Uzun Süreli Yas Tutmanın Zararları Nedir? (Ölüm Riski)
Dr. Mustafa ÜYE
Uzun süreli yas dönemi yaşamanın zararlarını genel olarak biliyoruzdur ama bilimsel çalışmalar bu konuda ne diyor, bu araştırmada bunu inceleyeceğiz. Yas süreci, ruhsal sağlığımız için doğal bir süreç olsa da çok uzun sürmemesi gerekir.

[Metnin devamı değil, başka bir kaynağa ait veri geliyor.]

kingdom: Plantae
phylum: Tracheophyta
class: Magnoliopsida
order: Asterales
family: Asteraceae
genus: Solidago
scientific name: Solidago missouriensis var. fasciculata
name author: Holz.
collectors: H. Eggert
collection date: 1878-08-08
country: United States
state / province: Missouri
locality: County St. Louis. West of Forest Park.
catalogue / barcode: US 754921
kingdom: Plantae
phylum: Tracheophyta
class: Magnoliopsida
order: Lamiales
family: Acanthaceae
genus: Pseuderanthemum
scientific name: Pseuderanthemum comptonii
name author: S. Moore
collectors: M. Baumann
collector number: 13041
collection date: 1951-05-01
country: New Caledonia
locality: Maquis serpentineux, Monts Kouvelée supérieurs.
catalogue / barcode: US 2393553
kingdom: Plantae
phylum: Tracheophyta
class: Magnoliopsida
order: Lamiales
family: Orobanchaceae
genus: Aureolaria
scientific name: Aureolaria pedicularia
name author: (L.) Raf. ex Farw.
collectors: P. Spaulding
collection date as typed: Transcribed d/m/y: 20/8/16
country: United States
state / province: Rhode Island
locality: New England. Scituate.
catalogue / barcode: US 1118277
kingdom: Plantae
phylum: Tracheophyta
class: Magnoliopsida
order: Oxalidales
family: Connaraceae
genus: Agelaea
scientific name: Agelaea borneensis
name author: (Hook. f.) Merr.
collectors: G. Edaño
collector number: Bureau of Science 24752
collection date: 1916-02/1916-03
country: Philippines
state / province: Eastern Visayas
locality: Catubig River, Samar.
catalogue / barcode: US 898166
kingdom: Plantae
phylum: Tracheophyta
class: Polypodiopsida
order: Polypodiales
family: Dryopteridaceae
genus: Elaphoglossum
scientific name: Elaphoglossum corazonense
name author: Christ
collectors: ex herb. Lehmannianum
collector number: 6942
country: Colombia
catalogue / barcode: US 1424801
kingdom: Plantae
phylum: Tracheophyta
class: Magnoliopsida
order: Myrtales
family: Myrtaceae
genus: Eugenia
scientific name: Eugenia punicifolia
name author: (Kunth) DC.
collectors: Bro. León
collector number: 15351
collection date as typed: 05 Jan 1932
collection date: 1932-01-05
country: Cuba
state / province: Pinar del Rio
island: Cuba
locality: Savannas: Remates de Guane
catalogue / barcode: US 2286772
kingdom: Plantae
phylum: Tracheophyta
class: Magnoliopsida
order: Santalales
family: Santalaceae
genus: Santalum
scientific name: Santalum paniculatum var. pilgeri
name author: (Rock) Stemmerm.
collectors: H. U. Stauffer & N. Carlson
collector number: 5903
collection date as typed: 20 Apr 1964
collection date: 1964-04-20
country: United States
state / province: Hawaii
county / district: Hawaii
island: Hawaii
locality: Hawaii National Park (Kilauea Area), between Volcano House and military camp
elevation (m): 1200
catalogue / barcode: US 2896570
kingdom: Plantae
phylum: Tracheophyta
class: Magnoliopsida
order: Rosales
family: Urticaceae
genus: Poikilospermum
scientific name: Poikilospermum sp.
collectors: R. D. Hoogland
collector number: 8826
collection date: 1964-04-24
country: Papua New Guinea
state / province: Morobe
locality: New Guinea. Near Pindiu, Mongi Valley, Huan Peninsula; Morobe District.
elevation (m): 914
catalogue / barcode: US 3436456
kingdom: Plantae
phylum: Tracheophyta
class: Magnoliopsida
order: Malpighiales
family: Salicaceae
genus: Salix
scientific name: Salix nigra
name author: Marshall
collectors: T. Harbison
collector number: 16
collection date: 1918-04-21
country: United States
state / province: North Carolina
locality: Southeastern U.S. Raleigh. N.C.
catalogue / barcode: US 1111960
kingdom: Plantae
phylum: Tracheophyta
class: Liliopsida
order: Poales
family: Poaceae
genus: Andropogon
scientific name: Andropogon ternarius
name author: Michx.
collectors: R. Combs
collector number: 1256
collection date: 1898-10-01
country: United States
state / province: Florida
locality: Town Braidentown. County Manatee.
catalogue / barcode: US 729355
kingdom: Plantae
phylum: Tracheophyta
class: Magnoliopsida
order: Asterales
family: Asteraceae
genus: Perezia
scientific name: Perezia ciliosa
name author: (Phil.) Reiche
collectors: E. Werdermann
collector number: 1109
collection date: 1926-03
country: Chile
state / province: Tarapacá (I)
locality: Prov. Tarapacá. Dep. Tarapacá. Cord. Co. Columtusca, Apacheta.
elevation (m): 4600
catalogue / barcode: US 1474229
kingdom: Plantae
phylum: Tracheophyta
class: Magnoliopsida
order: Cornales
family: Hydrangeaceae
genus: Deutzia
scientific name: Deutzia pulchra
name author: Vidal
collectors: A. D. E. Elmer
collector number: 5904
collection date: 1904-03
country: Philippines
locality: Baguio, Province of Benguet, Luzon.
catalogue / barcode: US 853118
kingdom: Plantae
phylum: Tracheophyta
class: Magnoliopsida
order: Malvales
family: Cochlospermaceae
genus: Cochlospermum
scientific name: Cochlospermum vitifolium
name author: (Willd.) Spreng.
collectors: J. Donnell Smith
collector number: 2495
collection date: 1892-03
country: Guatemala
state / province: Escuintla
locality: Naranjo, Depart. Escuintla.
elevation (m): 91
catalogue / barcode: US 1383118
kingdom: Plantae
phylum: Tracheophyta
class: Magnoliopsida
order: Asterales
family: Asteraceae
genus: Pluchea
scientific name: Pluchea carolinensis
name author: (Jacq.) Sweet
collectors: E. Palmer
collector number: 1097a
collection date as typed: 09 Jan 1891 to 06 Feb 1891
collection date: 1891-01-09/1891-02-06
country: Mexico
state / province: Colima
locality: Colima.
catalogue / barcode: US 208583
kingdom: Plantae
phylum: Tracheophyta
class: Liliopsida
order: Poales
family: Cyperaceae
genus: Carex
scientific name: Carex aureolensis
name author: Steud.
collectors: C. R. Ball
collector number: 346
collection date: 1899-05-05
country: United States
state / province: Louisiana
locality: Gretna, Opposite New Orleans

Danimarka’nın Aarhus Üniversitesi’nden bir araştırma ekibi, doğal nedenlerle yakınını kaybeden 1.735 kişilik bir grubu 2012–2022 yılları arasında takip etti. Bu çalışma, yoğun ve kalıcı yas semptomlarının 3–10 yıl sonrası sağlık sonuçları üzerindeki etkisini inceledi.
Katılımcıların yas semptomları, kayıptan önce, 6 ay sonra ve 3 yıl sonra Prolonged Grief-13 ölçeğiyle değerlendirildi ve beş farklı yas seyri belirlendi. Araştırmada birinci basamak hekim ziyaretleri, ruh sağlığı hizmetleri kullanımı, antidepresan-anksiyolitik-sedatif reçeteleri ile 3–10 yıl sonrası mortalite (ölüm) incelendi. Uzun dönem takip, kayıptan 3. yıldan itibaren 10. yıla kadar sürdü.
Uzun süreli yas tutan grup, kayıptan sonraki 7 yıla kadar doktor ziyaret sayısını anlamlı şekilde artırdı ve;
- Ruh sağlığı hizmetleri kullanımında 2,86 kat,
- Antidepresan reçetelerinde 5,63 kat,
- Sedatif-anksiyolitik ilaç alımında 2,60 kat artış gözlendi.
- 10 yıllık takipte ölüm riski de 1,88 kat daha yüksekti.
Ne Anlama Geliyor?
Sonuçlar, yüksek ve kalıcı yas semptomları olan bireylerin uzun vadede daha fazla sağlık hizmeti talep ettiğini ve artmış ölüm riski taşıdığını gösteriyor.
Birinci basamak hekimlerinin bu yüksek riskli kişileri erken dönemde tanıyarak, kişiselleştirilmiş psikososyal destek sağlaması, uzun dönem sağlığın iyileştirilmesinde kritik rol oynayabilir.
Özetle
- Kalıcı yüksek düzeyde yas semptomları, kaybı izleyen 3–10 yıllık dönemde sağlık hizmeti kullanımını ve ölüm riskini anlamlı şekilde artırıyor.
- Erken tanı ve uzun vadeli, kişiselleştirilmiş destek yaklaşımları, yasın uzun dönem etkilerini azaltmada temel önem taşıyor.
Kaynak: Frontiers (25 Temmuz 2025)
Yas dönemini yaşamak psikolojimiz için sağlıklı olanıdır. Pek çoğumuz da bu süreci normal süreçleri içerisinde geçiririz. Bu araştırmada ölüm incelenmiş olsa da yoğun duyguların yaşandığı, iş değişiklikleri ve ayrılık-boşanma durumları sonrasında da yas dönemi geçirilebilir. Araştırmaya katılanların yaklaşık yarısı bu süreci normal sürede atlatırken, sadece %6'sı yüksek seviyelerde seyreden yas dönemi geçirmiş. Özellikle yakınlarımızda, yas dönemini kolay kolay atlatamayan kişilerin sağlık hizmetlerine yönlendirilmesi konusunda destek olabiliriz. Bu kişileri daha yakından da takip etmeliyiz çünkü ölüm riskleri de daha yüksek görülmüş.